Understand your body

Understanding the human anatomy during exercise can be very beneficial, but understanding your gender’s role in your anatomy may prove to be of greater help. Men and women both have sex-related physiologic issues that can set them up for injuries during activity. Men may find that they are simply not as flexible as their female counterpart, and women may choose to pick up some lighter weights while strength training with their male friend!

Warm-up before exercise

A warm-up involving active stretching and mild aerobic activity will allow your body to get the blood flowing to the muscles and loosen you right up. Take about 5 to 10 minutes and try warm-up exercises like jogging in place, arm circles, back bends, jumping jacks, or toe touches.

 

Cool down after exercise

Just like you must warm-up before exercise to get going, your body needs time to cool down after working out. To cool down properly, simply slow down your movements and turn down the intensity for 5 to 10 minutes.  Allow your perspiration to dry on the skin and perform some gentle static stretches.

 

Stretch

Speaking of stretching, there is some controversy on when is the best time to stretch, but I like to simply listen to my body. Normally, I do some active stretching during or after my warm-up . This helps me hit any tight spots I get from sitting at work.
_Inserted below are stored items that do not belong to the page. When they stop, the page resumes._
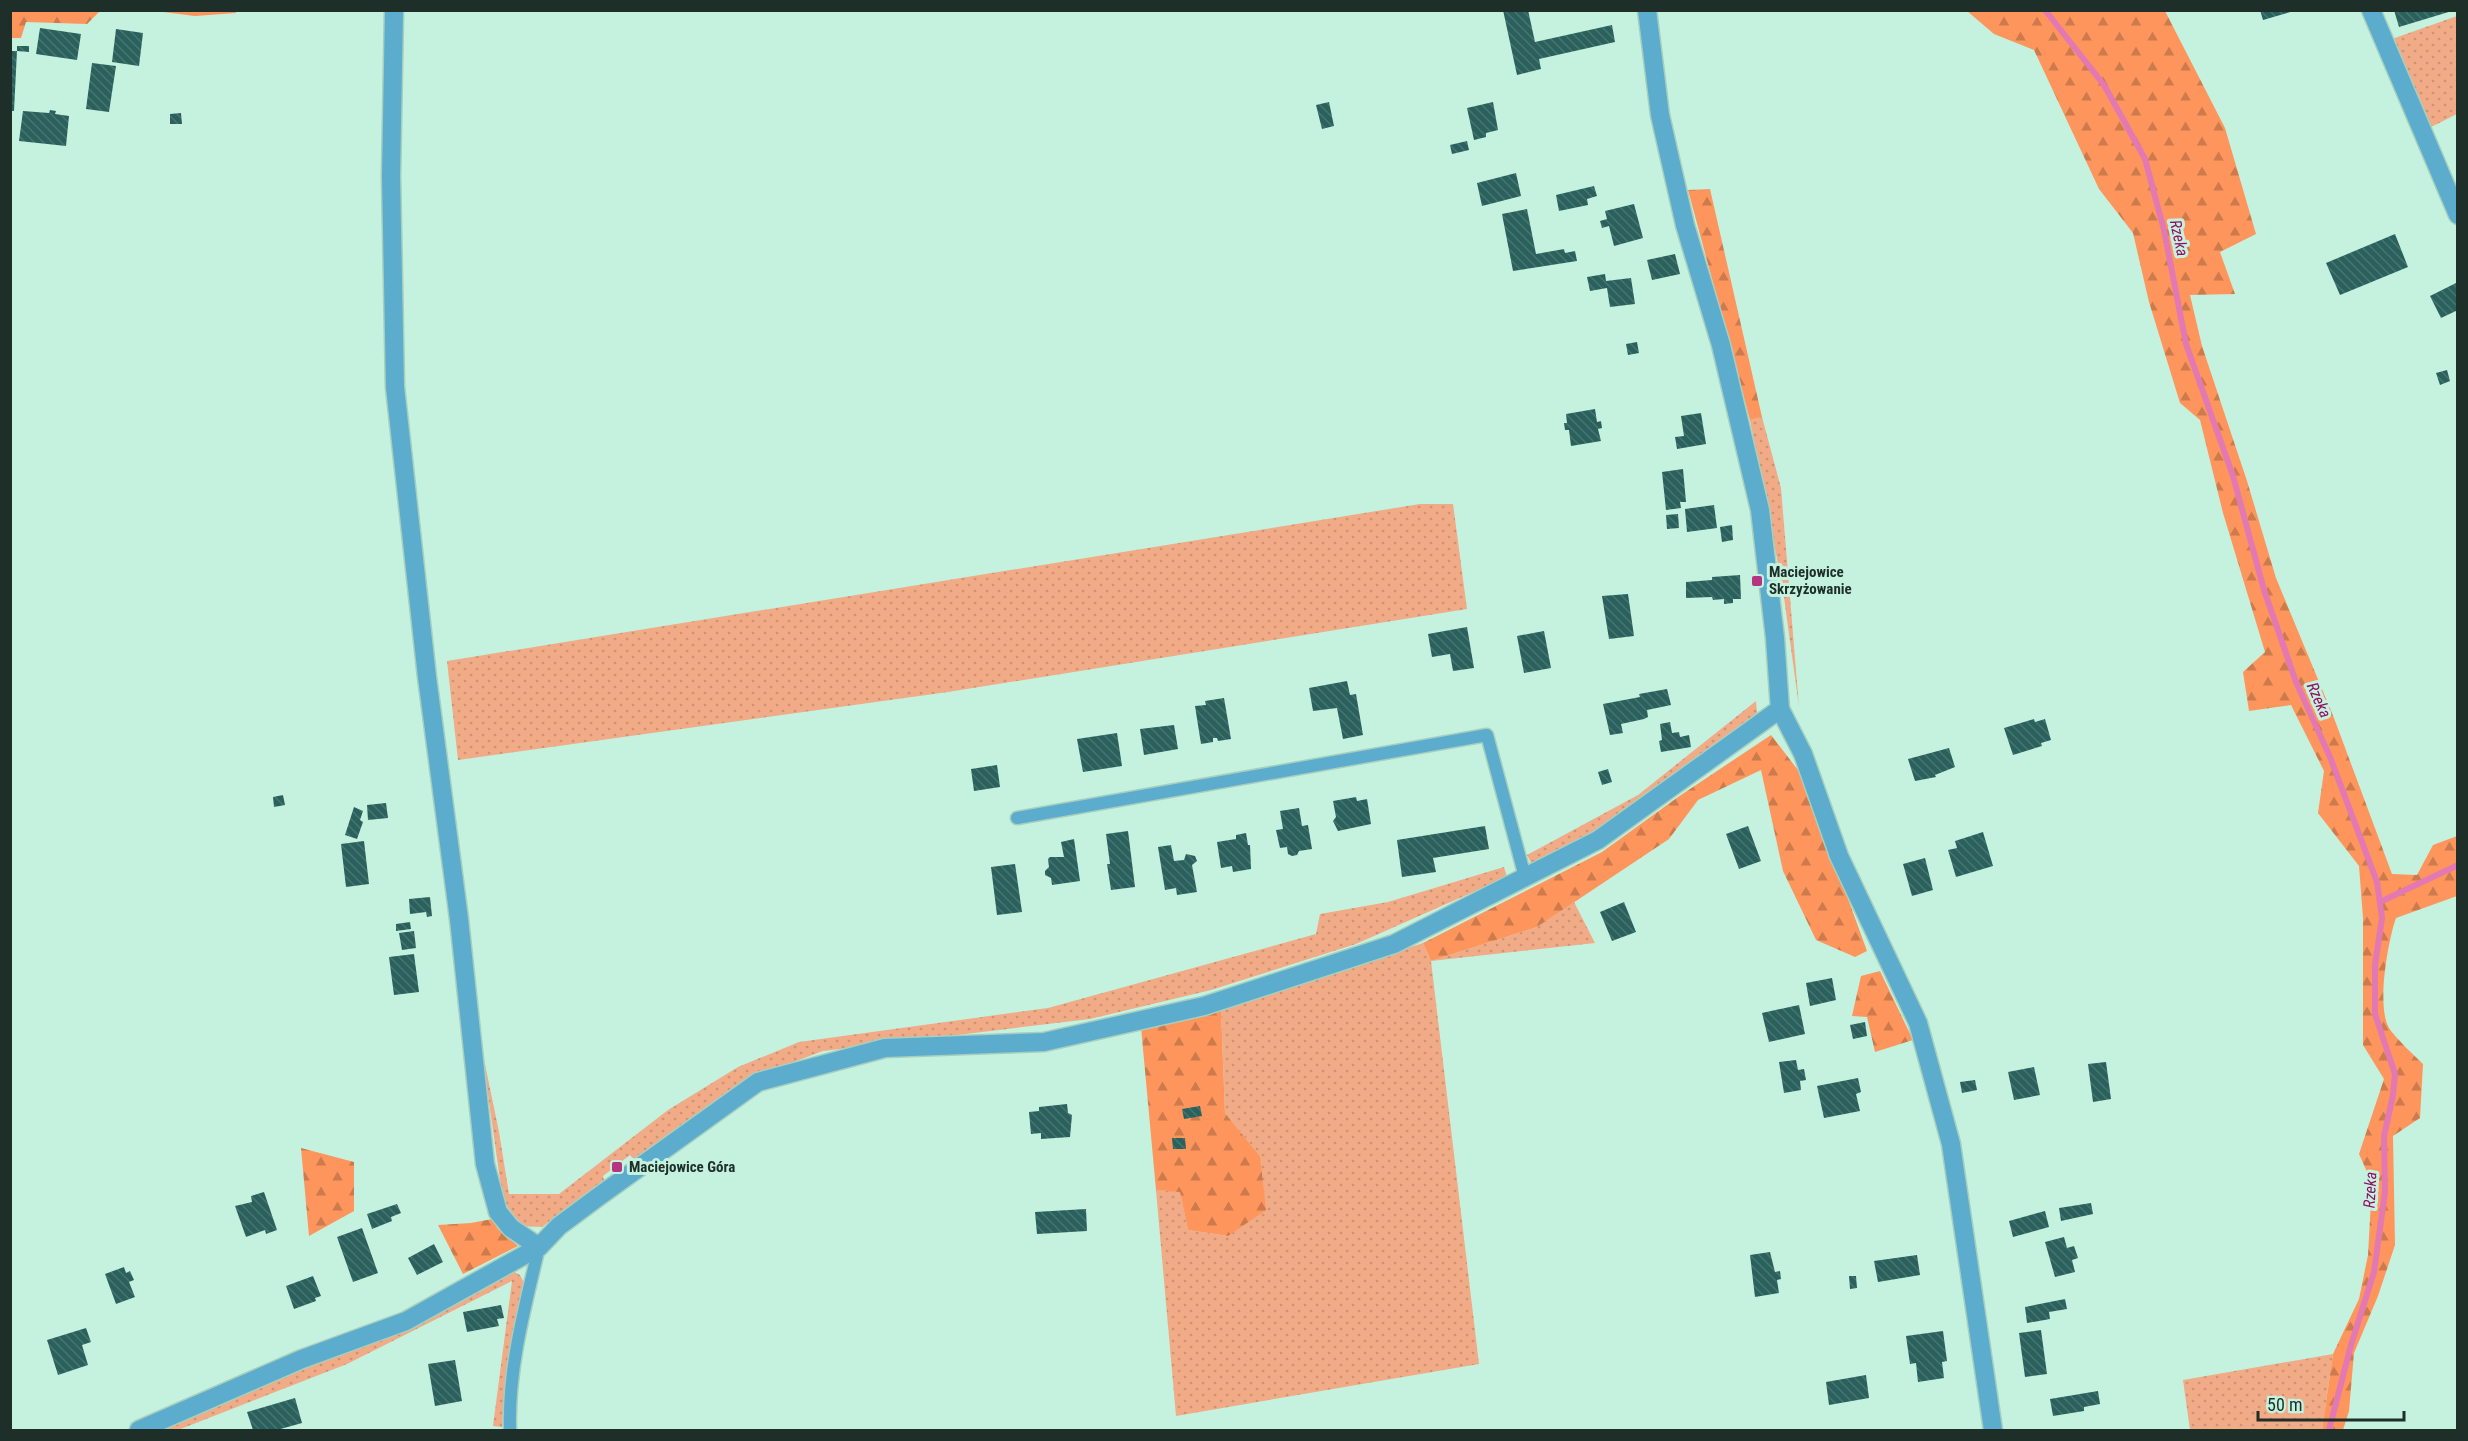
<svg xmlns="http://www.w3.org/2000/svg" width="2468" height="1441" font-family="'Roboto Condensed',sans-serif">
  <style>
    .grass { fill: url(#grass-dots) }
    .forest { fill: url(#forest-firs) }
    .lines { fill: none; stroke-linecap: round; stroke-linejoin: round }
    .stream { stroke: #e379b2; stroke-width: 6 }
    .building { fill: url(#building-back-hatch) }
    .lane-casing { stroke: #a6cfbe; stroke-width: 15 }
    .street-casing { stroke: #a6cfbe; stroke-width: 21 }
    .lane { stroke: #5cacce; stroke-width: 12 }
    .street { stroke: #5cacce; stroke-width: 18 }
    .poi-dot { fill: #b53581; stroke: #c4f2df; stroke-width: 2 }
    .labels { text-anchor: middle; dominant-baseline: central; stroke-width: 6; stroke-linejoin: round; paint-order: stroke }
    .poi-label { font-size: 15px; font-weight: bold; fill: #1d2f28; stroke: #c4f2df; text-anchor: start }
    .water-label { font-size: 16px; font-style: italic; fill: #910f63; stroke: #c4f2df }
  </style>
  <defs>
    <pattern id="grass-dots" width="8" height="8" patternUnits="userSpaceOnUse" patternTransform="scale(1.5)"><rect width="8" height="8" fill="#f1ab86"/><path d="M2 2h.1M6 6h.1" fill="none" stroke="#ce9374" stroke-width="1.8" stroke-linecap="round"/></pattern>
    <pattern id="forest-firs" width="22" height="20" patternUnits="userSpaceOnUse" patternTransform="scale(1.5)"><rect width="22" height="20" fill="#fe955c"/><path d="M5 1l3.5 6h-7zM16 11l3.5 6h-7z" fill="#cd7a4c"/></pattern>
    <pattern id="building-back-hatch" width="6" height="6" patternUnits="userSpaceOnUse" patternTransform="scale(1.5)"><rect width="6" height="6" fill="#2a615c"/><path d="M-1 5l2 2M0 0l6 6M5-1l2 2" fill="none" stroke="#477470"/></pattern>
  </defs>
  <rect width="100%" height="100%" fill="#c4f2df"/>
  <path class="grass" d="M2457 16V114L2429 128 2392 39Z
    M1762 417 1781 488 1799 707 1783 590 1750 420Z
    M1420 504H1453L1467 609 948 692 458 760 447 661Z
    M1756 701 1757 713 1598 829 1532 865 1527 855 1638 795Z
    M1504 867 1507 877 1356 944 1211 990 1090 1019 823 1051 764 1073 722 1096 634 1160 630 1155 603 1176 604 1180 542 1227 522 1226 503 1201 481 1045 499 1132 509 1194H559L668 1110 738 1067 799 1042 1048 1008 1316 934 1320 914 1388 902Z
    M1574 902 1595 943 1431 961 1479 1364 1176 1416 1156 1190 1180 1191 1188 1230 1228 1236 1260 1156 1225 1113 1221 1010 1423 943 1431 961 1537 927Z
    M511 1270 520 1275 524 1283 505 1385 502 1427 493 1426 512 1281 347 1364 178 1430H152Z
    M2333 1354 2322 1430H2190L2183 1380Z"/>
  <path class="forest" d="M11 10H100V11L87 24 26 22 21 38H11Z
    M236 11V13L195 16 155 11Z
    M1967 11H2165L2225 128 2256 234 2220 252 2235 294 2190 295 2202 346 2247 481 2276 578 2334 718 2392 874 2417 875 2433 845 2457 836V896L2396 918C2388 941 2377 1003 2388 1026 2392 1035 2415 1056 2423 1064L2420 1118 2393 1136 2395 1245 2378 1296 2354 1353 2349 1411 2343 1430H2322L2333 1354 2359 1299 2368 1255 2372 1183 2359 1154 2384 1079 2363 1045V918L2359 866 2318 813 2324 771 2291 705 2249 711 2243 672 2265 652 2223 513 2200 420 2180 403 2149 302 2133 233 2099 189 2034 50 1994 34Z
    M1710 189 1762 417 1750 420 1688 190Z
    M1771 735 1804 778 1867 951 1855 957 1816 940 1783 871 1761 770 1698 800 1669 839 1537 927 1431 961 1423 943 1602 852 1678 797Z
    M1880 971 1913 1040 1875 1052 1867 1017 1852 1016 1861 976Z
    M1221 1010 1225 1113 1260 1156 1266 1210 1228 1236 1188 1230 1180 1192 1156 1190 1141 1027Z
    M301 1148 354 1162V1211L309 1236Z
    M492 1219 498 1229 518 1246 463 1274 438 1225 471 1223Z"/>
  <g class="lines">
    <path class="stream" d="M2045 10 2104 85 2145 159 2164 230 2186 344 2233 476 2264 590 2296 682 2330 757 2377 882 2382 918 2375 965V1014L2395 1074 2393 1095 2384 1136 2385 1192 2374 1272 2351 1345 2329 1430
      M2380 902 2458 865"/>
  </g>
  <path class="building" d="M1503 10H1528L1535 42 1612 25 1615 42 1539 59 1541 69 1517 75Z
    M2260 10H2294V11L2263 20Z
    M2394 10H2452V11L2399 27Z
    M40 28 81 34 77 60 36 54Z
    M116 29 143 33 139 66 112 62Z
    M17 46H29V52L17 51 14 111H10V51H17Z
    M92 63 116 66 109 112 86 109Z
    M1329 102 1334 126 1322 129 1316 105Z
    M1493 102 1498 130 1486 133V137L1474 140 1467 108Z
    M50 110 56 111 55 114 69 116 66 146 19 141 23 111 49 113Z
    M181 113 182 124H170V114Z
    M1467 141 1469 150 1452 154 1450 145Z
    M1516 173 1521 196 1482 206 1477 183Z
    M1594 186 1597 196 1587 199 1588 205 1559 211 1556 195Z
    M1634 204 1643 238 1614 246 1609 226 1602 228 1600 221 1607 219 1605 211Z
    M1527 209 1536 254 1564 249 1565 253 1575 251 1577 261 1513 271 1502 214Z
    M2395 234 2408 267 2340 295 2326 263Z
    M1675 254 1680 274 1652 280 1647 260Z
    M1605 274 1606 281 1631 278 1635 304 1610 307 1607 288 1590 291 1587 277Z
    M2458 282V310L2441 318 2430 296Z
    M1637 342 1639 353 1628 355 1626 344Z
    M2447 370 2450 381 2440 385 2436 373Z
    M1595 409 1597 422 1601 421 1602 428 1598 429 1601 441 1571 446 1569 430H1565L1564 423H1567L1566 414Z
    M1701 413 1706 444 1677 449 1675 437 1684 436 1681 416Z
    M1683 469 1686 502H1680L1681 508 1666 510 1662 472Z
    M1714 505 1717 528 1687 532 1685 509Z
    M1678 514 1679 528 1667 529 1666 515Z
    M1732 525 1733 540 1722 542 1720 527Z
    M1740 575 1741 599H1733V603L1724 604V599L1713 600 1712 597 1686 598V582L1712 580V577Z
    M1628 594 1634 636 1609 639 1602 596Z
    M1467 627 1474 668 1453 671 1450 654 1432 657 1428 634Z
    M1544 631 1551 668 1524 673 1517 636Z
    M1347 681 1350 695 1356 694 1363 735 1343 739 1337 708 1313 711 1309 688Z
    M1667 689 1671 705 1647 710 1648 717 1644 719 1621 724 1623 733 1610 735 1603 704 1640 697 1639 694Z
    M1224 698 1231 739 1218 741 1217 738H1213V742L1201 744 1195 706 1206 705 1205 701Z
    M2034 719 2035 722 2045 719 2051 740 2041 743 2042 746 2013 755 2004 728Z
    M1670 722 1672 733 1679 732 1680 737 1689 735 1691 747 1661 752 1659 741 1662 740 1660 724Z
    M1174 725 1178 749 1144 755 1140 729Z
    M1117 733 1122 766 1083 772 1077 739Z
    M1949 748 1955 767 1935 775 1936 777 1915 781 1908 759Z
    M997 765 1000 787 974 791 971 769Z
    M1608 769 1612 782 1602 785 1598 772Z
    M283 795 285 805 274 807 273 797Z
    M1356 797 1357 801 1367 799 1371 824 1338 831 1333 821 1336 817 1333 801Z
    M386 803 388 818 368 820 367 805Z
    M354 807 363 811 360 820 363 822 357 839 345 835Z
    M1299 808 1302 826 1308 825 1312 849 1299 851 1297 855 1292 856 1288 854 1287 847 1280 848 1276 830 1283 829 1280 811Z
    M1485 826 1489 849 1433 858 1436 872 1402 877 1397 840Z
    M1748 826 1761 861 1739 869 1726 834Z
    M1128 831 1135 887 1111 890 1107 864H1110L1106 834Z
    M1983 832 1993 866 1956 877 1948 850 1957 848 1955 841Z
    M1246 833 1248 845H1250L1251 869 1233 872 1232 866 1221 868 1217 842 1236 839V835Z
    M1074 839 1080 881 1052 885 1051 878 1045 875V871L1049 867 1048 859 1050 857H1064L1061 842Z
    M364 841 369 884 346 887 341 844Z
    M1171 845 1174 861 1184 860 1186 854 1195 856 1197 861 1192 865 1197 892 1177 895 1176 888 1165 890 1158 847Z
    M1925 858 1933 890 1912 896 1903 864Z
    M1015 864 1022 912 997 915 991 867Z
    M430 897 432 916 427 917 426 912 410 914 409 899Z
    M1624 902 1636 932 1612 941 1600 912Z
    M410 922 411 929 396 931V924Z
    M414 931 416 948 402 950 399 933Z
    M414 954 419 992 394 995 389 957Z
    M1832 978 1836 1000 1810 1006 1806 983Z
    M1799 1005 1805 1034 1769 1042 1762 1013Z
    M1865 1022 1867 1036 1853 1039 1850 1025Z
    M1796 1060 1798 1070 1804 1069 1806 1080 1800 1081 1801 1090 1784 1093 1779 1062Z
    M2106 1062 2111 1099 2093 1102 2088 1064Z
    M2034 1067 2040 1095 2014 1100 2008 1072Z
    M1858 1078 1861 1092 1856 1094 1860 1111 1824 1118 1817 1086Z
    M1975 1080 1977 1090 1962 1093 1960 1082Z
    M1067 1104 1068 1113 1072 1115 1070 1137 1041 1139V1133L1031 1134 1029 1112 1039 1111V1107Z
    M1200 1106 1202 1116 1184 1119 1182 1109Z
    M1172 1138H1185L1186 1149H1173Z
    M264 1192 277 1230 266 1234 265 1230 246 1237 235 1206 252 1202 251 1196Z
    M2091 1203 2093 1214 2061 1221 2059 1208Z
    M397 1204 401 1213 391 1217 392 1221 372 1229 367 1214Z
    M1086 1209 1087 1231 1037 1234 1035 1212Z
    M2045 1211 2049 1227 2013 1237 2009 1221Z
    M362 1228 378 1273 353 1282 337 1237Z
    M2064 1237 2067 1248 2074 1246 2078 1258 2072 1260 2075 1272 2055 1277 2045 1242Z
    M434 1244 443 1262 417 1275 408 1258Z
    M1770 1252 1775 1272 1780 1271 1781 1279 1777 1280 1779 1293 1755 1297 1750 1255Z
    M1917 1255 1920 1275 1878 1282 1874 1261Z
    M124 1267 126 1273 130 1271 134 1280 129 1282 135 1297 116 1304 105 1274Z
    M313 1276 321 1296 315 1298 316 1301 294 1309 286 1286Z
    M1849 1276H1856L1857 1288 1850 1289Z
    M2065 1299 2067 1309 2049 1312 2050 1319 2027 1323 2025 1307Z
    M501 1305 504 1318 497 1319 499 1326 467 1332 463 1312Z
    M86 1328 91 1342 82 1345 88 1365 58 1375 47 1340Z
    M2041 1330 2047 1374 2025 1377 2019 1333Z
    M1943 1331 1947 1361 1942 1362 1944 1378 1918 1382 1916 1363 1910 1364 1906 1336Z
    M455 1360 462 1401 435 1406 428 1364Z
    M1866 1375 1869 1398 1829 1405 1826 1382Z
    M2098 1391 2100 1404 2084 1407V1411L2053 1416 2050 1399Z
    M295 1398 302 1423 277 1430H253L247 1412Z"/>
  <g class="lines">
    <g class="lane-casing">
      <path id="lane" d="M1017 818 1487 735 1525 877
        M510 1430C508 1368 525 1307 539 1247"/>
    </g>
    <g class="street-casing">
      <path id="street" d="M394 10 391 176 395 387 427 677 459 919 485 1164 498 1212 511 1228 539 1247
        M1647 10 1660 115 1685 225 1721 345 1760 510 1775 638 1780 709 1803 754 1839 856 1918 1023 1951 1144 1993 1430
        M2371 10 2458 215
        M139 1430 302 1359 406 1321 539 1247 559 1226 598 1197 758 1082 885 1048 1044 1042 1204 1006 1394 944 1598 840 1780 709"/>
    </g>
    <use href="#lane" class="lane"/>
    <use href="#street" class="street"/>
  </g>
  <g class="poi-dot">
    <rect x="1751" y="575" width="12" height="12" rx="3"/>
    <rect x="611" y="1161" width="12" height="12" rx="3"/>
  </g>
  <g class="labels">
    <g class="poi-label">
      <text x="1769" y="572">Maciejowice<tspan x="1769" dy="17">Skrzyżowanie</tspan></text>
      <text x="629" y="1167">Maciejowice Góra</text>
    </g>
    <g class="water-label">
      <text transform="translate(2179 238) rotate(78)">Rzeka</text>
      <text transform="translate(2319 700) rotate(66)">Rzeka</text>
      <text transform="translate(2370 1190) rotate(-87)">Rzeka</text>
    </g>
  </g>
  <rect width="2468" height="1441" fill="none" stroke="#1d2f28" stroke-width="24"/>
  <path d="M2258 1411v9h146v-9" fill="none" stroke="#1d2f28" stroke-width="3"/>
  <text x="2267" y="1411" font-size="18" fill="#1d2f28" stroke="#c4f2df" stroke-width="4.5" paint-order="stroke">50 m</text>
</svg>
I also stretch after my workout as a part of my cool down. I hold my stretches for a count of 10-20 seconds focusing on fluid breathing throughout. Remember, do not pulse your stretches!

 

Stay hydrated

I’ve made this mistake one too many times. Attending a hot yoga class or doing any exercise where you perspire and lose your water stores is almost a sure fire way to ensure post-workout muscle cramps. Drinking enough water before, during, and after activity can help prevent dehydration, heat stroke, and heat exhaustion. Try drinking 10 to 24 ounces of water before and after your workout. Drink water every 20 minutes during activity.

 

Wear the right clothes

I cannot iterate the importance of the right clothes for activity. A running shoe is not ideal for strength training, while a flat, stable shoe is. Loose fitting, comfortable, and breathable clothes should be worn at all times. To avoid being stuck in your stiff office clothes at the gym, pack your gym bag and put it in the car the night before you head to work.

 

Cross-Train

Ensure your fitness regimen has a balance of strength, cardiovascular, and flexibility training. Always add new activities cautiously by limiting weight or simply trying only one to two new exercises per workout. Your body will adjust over time and be ready for the next new thing you try throwing at it!

 

Do not over or under do

Remaining active and dedicated to a fitness regimen can be hard work, but having regular rest days are equally important to preventing injuries. Keeping active can help you stay away from injuries caused from inactivity or sitting. On the flip side, exercise can also cause aches and pains. So heed to your body’s fatigue; it is simply letting you know that it needs time to take it easy and recoup before you push it into injury. There is a happy medium of being active and letting your body rest, just listen to it!

 

Use equipment properly

Form is critical to avoiding unnecessary injuries especially to your joints. Trained fitness professionals have a keen eye to watch for factors that can set your body out of alignment and potentially cause injury. They can teach you how to appropriately progress in weight and modify exercises for your body type. Knowing how to safely use equipment can not only improve your workout routines but also lessen your likelihood of injury.

 

 

Use these tips to make sure you never find yourself out of commision due to injury!